Names give the reader insight into the characters’ true inner selves. For example, Logan Killicks threatens to kill Janie; that action effectively kills their marriage. Joe Starks has a stark outlook on life, refusing to compromise his standards no matter how unreasonable he is being or how others suffer from his assumptions. He also renders his marriage with Janie a stark, bleak relationship where love slowly bleeds away. He denies Janie all forms of pleasure. Tea Cake, on the other hand, has a name with more positive associations. When Janie first hears his name, she says, "Tea Cake! So you sweet as all dat?" The answer is yes, he is sweet. His last name, Woods, is rife with associations to nature – an entity synonymous with Janie’s innocence and youth. Thus his marriage to her is a ripe and happy one that reminds Janie of her childhood happiness. Another important name is Mrs. Turner, who turns against her own race.
Nanny is described in terms of shriveled old foliage, which seems to represent her youthful innocence and idealism wasted and gone.
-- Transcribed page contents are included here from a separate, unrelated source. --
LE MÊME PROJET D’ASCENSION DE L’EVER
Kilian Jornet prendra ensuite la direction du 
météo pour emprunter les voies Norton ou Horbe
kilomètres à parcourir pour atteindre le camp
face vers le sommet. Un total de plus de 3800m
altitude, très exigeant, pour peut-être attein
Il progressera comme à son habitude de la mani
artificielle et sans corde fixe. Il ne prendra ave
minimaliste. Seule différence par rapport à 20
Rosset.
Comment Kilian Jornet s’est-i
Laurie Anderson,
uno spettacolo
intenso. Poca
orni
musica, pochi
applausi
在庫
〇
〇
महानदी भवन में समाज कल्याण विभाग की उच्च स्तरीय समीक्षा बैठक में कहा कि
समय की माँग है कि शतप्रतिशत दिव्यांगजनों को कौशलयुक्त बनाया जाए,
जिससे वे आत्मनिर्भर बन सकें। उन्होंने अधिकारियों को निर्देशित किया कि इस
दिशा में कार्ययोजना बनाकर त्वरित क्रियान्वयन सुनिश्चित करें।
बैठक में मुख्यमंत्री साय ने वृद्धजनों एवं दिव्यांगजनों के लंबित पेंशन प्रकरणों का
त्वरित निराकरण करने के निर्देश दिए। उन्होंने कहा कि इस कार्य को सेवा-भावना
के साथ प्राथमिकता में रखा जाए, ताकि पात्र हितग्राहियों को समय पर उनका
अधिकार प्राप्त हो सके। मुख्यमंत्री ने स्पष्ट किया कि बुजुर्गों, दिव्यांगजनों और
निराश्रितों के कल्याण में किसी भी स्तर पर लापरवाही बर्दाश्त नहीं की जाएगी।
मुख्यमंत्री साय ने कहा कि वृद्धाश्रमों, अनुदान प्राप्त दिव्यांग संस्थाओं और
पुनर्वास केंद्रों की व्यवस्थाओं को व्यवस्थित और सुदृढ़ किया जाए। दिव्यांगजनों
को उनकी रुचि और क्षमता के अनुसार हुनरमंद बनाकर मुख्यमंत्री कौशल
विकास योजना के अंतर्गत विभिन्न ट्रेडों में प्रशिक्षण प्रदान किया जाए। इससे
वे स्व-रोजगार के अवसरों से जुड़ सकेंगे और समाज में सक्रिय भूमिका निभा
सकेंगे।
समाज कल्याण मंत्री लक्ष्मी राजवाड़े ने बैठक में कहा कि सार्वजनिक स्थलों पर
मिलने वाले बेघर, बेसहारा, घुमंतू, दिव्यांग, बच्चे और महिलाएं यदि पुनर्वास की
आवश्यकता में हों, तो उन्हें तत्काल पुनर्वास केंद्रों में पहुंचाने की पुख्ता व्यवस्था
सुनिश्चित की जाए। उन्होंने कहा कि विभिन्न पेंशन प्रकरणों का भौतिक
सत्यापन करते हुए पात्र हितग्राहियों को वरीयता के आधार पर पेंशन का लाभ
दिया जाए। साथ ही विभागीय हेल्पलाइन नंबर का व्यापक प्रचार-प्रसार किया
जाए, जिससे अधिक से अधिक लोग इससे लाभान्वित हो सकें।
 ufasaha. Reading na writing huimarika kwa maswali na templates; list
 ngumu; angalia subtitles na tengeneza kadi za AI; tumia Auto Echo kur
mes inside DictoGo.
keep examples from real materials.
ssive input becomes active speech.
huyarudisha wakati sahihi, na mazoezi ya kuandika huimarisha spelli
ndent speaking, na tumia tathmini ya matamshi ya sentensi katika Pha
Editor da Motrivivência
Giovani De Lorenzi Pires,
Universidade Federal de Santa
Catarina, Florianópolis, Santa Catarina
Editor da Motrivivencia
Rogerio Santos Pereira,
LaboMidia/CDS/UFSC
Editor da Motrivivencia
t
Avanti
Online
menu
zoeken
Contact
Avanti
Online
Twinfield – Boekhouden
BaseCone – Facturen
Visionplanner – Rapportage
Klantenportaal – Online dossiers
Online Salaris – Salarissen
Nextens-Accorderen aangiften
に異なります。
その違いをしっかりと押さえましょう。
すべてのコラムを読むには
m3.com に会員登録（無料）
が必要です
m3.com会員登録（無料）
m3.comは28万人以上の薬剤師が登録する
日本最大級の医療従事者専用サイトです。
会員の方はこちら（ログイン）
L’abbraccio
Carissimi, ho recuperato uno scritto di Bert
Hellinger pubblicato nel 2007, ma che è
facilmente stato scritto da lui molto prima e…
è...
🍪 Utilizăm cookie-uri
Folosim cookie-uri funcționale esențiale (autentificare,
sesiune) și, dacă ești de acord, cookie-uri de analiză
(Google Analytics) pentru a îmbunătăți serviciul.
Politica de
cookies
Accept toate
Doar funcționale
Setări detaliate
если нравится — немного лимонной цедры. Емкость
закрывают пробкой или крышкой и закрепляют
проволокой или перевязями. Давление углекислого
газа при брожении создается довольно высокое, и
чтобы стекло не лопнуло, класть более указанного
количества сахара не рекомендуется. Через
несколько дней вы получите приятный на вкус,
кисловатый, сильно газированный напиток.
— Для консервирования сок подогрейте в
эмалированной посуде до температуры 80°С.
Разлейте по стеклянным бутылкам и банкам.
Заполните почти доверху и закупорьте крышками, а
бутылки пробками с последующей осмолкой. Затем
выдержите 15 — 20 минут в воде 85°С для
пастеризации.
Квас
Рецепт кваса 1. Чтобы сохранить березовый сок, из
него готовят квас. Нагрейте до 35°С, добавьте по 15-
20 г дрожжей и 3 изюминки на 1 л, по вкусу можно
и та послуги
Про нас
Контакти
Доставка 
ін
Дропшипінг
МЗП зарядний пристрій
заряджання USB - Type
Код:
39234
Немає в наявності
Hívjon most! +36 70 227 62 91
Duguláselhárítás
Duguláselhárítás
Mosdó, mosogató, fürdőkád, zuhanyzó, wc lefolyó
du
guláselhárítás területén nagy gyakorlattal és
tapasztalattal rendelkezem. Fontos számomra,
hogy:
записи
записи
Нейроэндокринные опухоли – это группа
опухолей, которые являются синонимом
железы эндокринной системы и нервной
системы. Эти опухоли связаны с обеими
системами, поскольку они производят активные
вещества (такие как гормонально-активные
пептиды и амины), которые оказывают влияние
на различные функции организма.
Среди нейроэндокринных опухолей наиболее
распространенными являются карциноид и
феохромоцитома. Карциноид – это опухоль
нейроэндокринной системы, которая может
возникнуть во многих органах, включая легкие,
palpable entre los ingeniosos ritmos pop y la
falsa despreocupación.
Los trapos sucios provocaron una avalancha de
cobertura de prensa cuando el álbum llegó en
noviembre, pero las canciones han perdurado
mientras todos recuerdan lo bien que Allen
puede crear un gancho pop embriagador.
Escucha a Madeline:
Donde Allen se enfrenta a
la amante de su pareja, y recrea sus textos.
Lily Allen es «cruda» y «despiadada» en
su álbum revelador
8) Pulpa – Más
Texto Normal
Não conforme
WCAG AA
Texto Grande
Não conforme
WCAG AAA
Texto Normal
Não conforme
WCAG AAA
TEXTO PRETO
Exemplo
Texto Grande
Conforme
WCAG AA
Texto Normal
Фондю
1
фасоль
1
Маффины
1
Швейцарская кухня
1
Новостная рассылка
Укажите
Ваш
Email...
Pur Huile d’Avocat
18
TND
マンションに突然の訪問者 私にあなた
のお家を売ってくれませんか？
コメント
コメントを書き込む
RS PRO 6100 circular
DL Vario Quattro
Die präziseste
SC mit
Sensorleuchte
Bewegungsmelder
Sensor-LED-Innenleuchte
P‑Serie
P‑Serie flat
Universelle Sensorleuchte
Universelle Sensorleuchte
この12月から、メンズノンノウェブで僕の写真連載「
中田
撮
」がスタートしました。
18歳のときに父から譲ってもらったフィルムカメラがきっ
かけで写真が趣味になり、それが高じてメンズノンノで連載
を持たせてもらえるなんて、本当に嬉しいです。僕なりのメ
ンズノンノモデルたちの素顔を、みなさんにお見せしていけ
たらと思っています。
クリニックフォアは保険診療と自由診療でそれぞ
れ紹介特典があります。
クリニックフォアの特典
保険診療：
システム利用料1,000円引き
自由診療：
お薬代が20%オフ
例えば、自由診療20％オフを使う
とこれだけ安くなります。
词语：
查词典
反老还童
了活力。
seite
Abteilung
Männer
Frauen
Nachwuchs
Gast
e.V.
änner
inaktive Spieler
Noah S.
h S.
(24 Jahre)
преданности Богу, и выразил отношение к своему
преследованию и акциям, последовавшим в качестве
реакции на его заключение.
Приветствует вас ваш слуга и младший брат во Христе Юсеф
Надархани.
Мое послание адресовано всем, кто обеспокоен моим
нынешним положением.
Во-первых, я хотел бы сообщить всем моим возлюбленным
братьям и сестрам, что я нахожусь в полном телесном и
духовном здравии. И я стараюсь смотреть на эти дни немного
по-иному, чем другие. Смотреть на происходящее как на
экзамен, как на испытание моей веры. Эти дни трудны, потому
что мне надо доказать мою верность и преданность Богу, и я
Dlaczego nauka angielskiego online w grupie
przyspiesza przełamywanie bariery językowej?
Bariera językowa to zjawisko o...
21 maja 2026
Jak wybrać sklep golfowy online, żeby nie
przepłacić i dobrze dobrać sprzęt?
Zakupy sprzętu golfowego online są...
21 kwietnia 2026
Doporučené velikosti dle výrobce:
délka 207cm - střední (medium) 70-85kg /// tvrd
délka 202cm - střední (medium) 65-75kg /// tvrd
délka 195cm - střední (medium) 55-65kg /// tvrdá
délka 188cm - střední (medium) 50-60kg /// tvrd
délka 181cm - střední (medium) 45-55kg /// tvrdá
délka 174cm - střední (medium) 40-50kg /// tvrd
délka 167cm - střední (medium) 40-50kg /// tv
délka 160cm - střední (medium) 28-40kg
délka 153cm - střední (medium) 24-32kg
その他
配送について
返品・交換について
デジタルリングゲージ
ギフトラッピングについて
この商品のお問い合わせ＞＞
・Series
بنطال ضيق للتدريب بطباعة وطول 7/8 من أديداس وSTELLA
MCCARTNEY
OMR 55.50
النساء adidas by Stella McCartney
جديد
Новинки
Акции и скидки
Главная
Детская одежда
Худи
Her rough treatment as a slave and mistress to her white master has robbed her of any expectation of happiness and independence. Her bitterness forces her to impose her views on young Janie, a blooming young woman with "blossomy openings dusting pollen." Logan Killicks is ugly and represents everything that Janie detests in men – coldness, lack of refinement, and silence. Joe Starks is always suavely dressed and resembles a white man in both physical and behavioral terms. This anticipates his arrogant behavior. Tea Cake is a handsome man with some distinctly feminine characteristics like "lashes curling sharply away" and "full, purple lips." These traits anticipate his compassion and willingness to talk and listen to his lover.
The frequent use of the black vernacular can be interpreted several ways. One might read African-Americans as uneducated and uncouth in comparison to the white men’s correct use of Standard English. We lean toward thinking that Hurston used the black vernacular to celebrate African-American culture, characterizing it as unique, highly spirited, and capable of relating narrative just as well as Standard English. Surprisingly, almost everyone in the novel speaks this black vernacular, regardless of social class, race, gender, or age. The only exception is the judge and jury who speak during Janie’s trial using Standard English. Perhaps Hurston decides to gift everybody with this animated language to illustrate their essential humanity, except the judge and jury for they are decidedly cold. Another possibility is that, having lived in Eatonville, Florida, Hurston portrayed accents and vernacular as she heard it spoken.
Standard English is usually only used by the narrator. For the most part, the use of this Standard English distinguishes between the narrator and the characters. Standard English is also used by the white jury and judge during Janie’s trial, making these characters feel rather cold and inhuman.